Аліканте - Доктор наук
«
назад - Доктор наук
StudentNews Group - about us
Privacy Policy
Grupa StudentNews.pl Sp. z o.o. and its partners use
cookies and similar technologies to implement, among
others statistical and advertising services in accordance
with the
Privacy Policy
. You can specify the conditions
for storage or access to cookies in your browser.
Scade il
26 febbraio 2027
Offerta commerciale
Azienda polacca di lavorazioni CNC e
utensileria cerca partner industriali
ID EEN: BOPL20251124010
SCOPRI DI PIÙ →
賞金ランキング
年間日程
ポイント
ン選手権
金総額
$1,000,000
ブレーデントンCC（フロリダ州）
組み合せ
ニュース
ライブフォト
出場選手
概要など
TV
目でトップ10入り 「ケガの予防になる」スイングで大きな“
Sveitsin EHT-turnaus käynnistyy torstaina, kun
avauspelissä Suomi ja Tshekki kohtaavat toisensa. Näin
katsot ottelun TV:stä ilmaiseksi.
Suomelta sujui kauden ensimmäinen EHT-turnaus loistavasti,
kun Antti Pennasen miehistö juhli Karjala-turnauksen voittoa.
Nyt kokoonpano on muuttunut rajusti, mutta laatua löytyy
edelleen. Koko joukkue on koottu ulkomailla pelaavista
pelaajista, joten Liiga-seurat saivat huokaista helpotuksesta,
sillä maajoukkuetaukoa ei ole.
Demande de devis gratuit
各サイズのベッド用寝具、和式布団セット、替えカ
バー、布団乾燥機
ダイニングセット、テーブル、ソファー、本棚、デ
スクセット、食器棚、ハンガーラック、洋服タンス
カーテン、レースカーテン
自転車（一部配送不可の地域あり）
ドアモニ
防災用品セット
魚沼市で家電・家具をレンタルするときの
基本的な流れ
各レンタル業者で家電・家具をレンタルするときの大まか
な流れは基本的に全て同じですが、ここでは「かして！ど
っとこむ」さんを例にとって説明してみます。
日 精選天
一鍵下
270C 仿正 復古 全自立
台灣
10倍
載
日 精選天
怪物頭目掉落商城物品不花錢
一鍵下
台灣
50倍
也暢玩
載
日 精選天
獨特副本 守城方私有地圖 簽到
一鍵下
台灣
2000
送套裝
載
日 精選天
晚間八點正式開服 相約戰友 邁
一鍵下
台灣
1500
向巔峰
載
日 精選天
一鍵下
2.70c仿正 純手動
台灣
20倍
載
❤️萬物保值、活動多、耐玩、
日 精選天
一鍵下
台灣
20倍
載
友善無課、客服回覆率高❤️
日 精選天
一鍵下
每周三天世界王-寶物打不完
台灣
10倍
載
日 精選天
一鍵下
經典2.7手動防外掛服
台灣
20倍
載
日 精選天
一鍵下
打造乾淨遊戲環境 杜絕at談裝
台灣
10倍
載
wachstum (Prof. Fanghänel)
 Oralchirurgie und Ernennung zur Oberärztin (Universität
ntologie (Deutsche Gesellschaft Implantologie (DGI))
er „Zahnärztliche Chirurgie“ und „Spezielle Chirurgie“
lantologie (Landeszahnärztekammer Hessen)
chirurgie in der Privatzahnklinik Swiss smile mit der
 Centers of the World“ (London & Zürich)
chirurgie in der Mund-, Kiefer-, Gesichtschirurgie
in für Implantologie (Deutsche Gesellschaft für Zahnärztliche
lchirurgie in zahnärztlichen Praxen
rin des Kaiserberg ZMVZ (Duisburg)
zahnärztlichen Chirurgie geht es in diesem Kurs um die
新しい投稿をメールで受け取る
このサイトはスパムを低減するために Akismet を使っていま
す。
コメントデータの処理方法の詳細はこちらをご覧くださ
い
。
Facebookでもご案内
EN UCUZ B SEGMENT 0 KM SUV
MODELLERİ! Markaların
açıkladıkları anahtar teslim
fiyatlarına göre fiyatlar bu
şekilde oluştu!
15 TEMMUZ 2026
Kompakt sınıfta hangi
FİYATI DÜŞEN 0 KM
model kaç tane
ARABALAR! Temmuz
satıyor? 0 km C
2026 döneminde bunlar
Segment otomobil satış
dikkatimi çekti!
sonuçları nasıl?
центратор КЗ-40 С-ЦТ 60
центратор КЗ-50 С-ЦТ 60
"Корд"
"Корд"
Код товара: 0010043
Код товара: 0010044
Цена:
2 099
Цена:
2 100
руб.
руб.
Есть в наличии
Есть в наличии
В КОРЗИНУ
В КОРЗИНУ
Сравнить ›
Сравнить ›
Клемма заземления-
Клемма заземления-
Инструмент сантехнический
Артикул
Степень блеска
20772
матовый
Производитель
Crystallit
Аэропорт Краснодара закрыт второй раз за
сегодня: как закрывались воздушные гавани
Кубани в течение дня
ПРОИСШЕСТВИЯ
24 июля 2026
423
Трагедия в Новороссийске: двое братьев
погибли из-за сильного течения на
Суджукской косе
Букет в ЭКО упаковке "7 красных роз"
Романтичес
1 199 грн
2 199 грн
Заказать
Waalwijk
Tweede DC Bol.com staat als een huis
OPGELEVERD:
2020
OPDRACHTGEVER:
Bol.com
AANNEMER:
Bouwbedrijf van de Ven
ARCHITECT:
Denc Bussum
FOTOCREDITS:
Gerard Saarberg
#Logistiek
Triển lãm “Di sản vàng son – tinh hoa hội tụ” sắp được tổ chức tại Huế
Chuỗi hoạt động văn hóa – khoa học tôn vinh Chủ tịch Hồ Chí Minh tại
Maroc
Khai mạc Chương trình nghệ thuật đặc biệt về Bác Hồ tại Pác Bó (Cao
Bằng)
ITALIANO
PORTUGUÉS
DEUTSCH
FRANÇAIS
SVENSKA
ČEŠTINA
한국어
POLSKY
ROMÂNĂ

- [Problem requirements]:
Count how many lines in the entries hold "cookies" and reply with that number alone.

- [Problem solution]:
2